The Delta County Board of Commissioners approved a limited-use permit required to install and operate an 80-MW solar project in Southern Delta County, Colorado. When complete, the proposed Garnet Mesa Solar will produce more than 194,000 MWh of electricity each year, enough energy for 18,000 homes.
Delta-Montrose Electric Association (DMEA) will purchase a portion of the energy produced by the solar farm and Guzman Energy will offtake the rest as a power supply to serve additional wholesale customers.
“We are thrilled with the Delta County Board of Commissioners’ unanimous decision to approve the limited use permit to install and operate the Garnet Mesa Solar project. We are grateful for the time and attention the community and County officials gave to the process,” said Robin Lunt, chief strategy officer at Guzman Energy.
The Garnet Mesa Solar project team will now focus on the next phases of engineering and procurement planning. Construction resource and timing details will be announced following those engineering and procurement planning cycles. The land secured for Garnet Mesa Solar farm construction is currently irrigated and used for livestock grazing, and will continue to after construction of the array is complete.
Approximately 1,000 sheep will handle grazing and vegetation management on the solar farm.
“With the Commissioners’ approval, we are one step closer to securing a significant amount of local affordable energy. Together, with Guzman Energy, we are driving rate stability for our members,” said Kent Blackwell, interim CEO and chief technology officer at DMEA. “We are confident Garnet Mesa Solar will be a premier example of agriculture and energy co-existing together.”
Garnet Mesa is predicted to employ 350 to 400 people and generate approximately $13 million in tax revenue over 15 years. The project will push DMEA to 20% of local power generation.
The Garnet Mesa Solar project team is comprised of Guzman Energy, DMEA and Citra Power. The Citra team has significant expertise in renewable energy development, technical engineering, EPC management and oversight, project and portfolio acquisitions and wholesale power procurement.

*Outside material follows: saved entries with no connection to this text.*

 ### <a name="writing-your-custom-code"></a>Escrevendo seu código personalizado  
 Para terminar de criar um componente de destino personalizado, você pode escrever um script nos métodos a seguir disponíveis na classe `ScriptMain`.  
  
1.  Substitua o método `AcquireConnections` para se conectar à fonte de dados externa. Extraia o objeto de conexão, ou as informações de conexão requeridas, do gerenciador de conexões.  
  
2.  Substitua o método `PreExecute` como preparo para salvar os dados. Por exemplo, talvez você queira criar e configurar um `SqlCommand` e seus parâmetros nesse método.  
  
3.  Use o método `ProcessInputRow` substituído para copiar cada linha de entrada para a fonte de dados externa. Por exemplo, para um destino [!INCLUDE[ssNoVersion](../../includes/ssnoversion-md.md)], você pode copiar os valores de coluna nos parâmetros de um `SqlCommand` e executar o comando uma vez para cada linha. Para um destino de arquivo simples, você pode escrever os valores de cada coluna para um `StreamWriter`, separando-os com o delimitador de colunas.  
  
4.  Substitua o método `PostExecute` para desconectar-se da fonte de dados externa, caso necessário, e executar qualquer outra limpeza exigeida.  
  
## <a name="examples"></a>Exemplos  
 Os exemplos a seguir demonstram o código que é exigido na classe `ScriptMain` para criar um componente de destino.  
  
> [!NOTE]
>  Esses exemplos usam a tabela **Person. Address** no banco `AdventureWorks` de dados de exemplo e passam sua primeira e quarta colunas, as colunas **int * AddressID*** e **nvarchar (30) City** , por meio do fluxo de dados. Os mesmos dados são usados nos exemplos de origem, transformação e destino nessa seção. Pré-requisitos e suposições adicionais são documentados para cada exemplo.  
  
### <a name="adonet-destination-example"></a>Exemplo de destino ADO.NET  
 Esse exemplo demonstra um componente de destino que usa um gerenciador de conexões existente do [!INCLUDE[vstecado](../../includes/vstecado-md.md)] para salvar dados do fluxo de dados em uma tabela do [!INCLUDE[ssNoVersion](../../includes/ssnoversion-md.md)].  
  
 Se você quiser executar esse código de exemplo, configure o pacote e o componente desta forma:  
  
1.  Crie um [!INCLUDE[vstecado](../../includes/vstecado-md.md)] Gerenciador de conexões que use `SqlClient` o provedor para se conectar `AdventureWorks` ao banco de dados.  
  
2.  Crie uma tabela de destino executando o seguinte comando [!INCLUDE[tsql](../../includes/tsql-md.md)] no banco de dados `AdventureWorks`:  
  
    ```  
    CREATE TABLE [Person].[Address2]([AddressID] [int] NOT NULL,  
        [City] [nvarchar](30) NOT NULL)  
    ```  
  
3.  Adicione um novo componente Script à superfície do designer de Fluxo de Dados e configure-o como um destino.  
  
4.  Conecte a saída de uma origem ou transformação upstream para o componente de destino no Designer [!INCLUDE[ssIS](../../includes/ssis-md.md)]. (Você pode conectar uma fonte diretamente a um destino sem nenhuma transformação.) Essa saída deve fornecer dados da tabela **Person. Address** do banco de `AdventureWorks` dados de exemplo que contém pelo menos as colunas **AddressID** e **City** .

News item from Guzman Energy
Solarman says
There seems to be a disconnect in Agrivoltaics and hard core sycophant fueled generation supporters. Claims like it takes away valuable agricultural land, the sheep will like the shade. The claim a solar PV panel only lasts 10 years before it has to be replaced. Some of the panels First Solar manufactured almost 22 years ago are still in service on some of their early solar PV farms constructed. The claim at least partially true, silicon solar PV cells can be toxic in a land fill. Ignorance of a twenty year requirement by the EPA to double line land fills so tainted water doesn’t get into the local aquifer have been place. Right now there is a web site something like we recycle solar and others. The published cost of recycling solar PV panels is said to be from $12 to $25 per panel. Some of the early solar PV panels have a lot of silver used to interconnect the solar PV cells, the aluminum frame is recyclable, the solar PV cells can be mined for materials in a grind and mine process using electrophoresis to extract the usable elements from the ‘slurry’. By using solar PV and or wind generation and a micorgrid to run a recycling operation one could bring recycling costs down and recycled product to sell up. In the circular economy of recycling old and broken products into new manufactured products within the same plant would be a boon for product costs over the long run.
My standard reply to such nattering nabobs of negativitism is: “Everything you just said, is wrong.”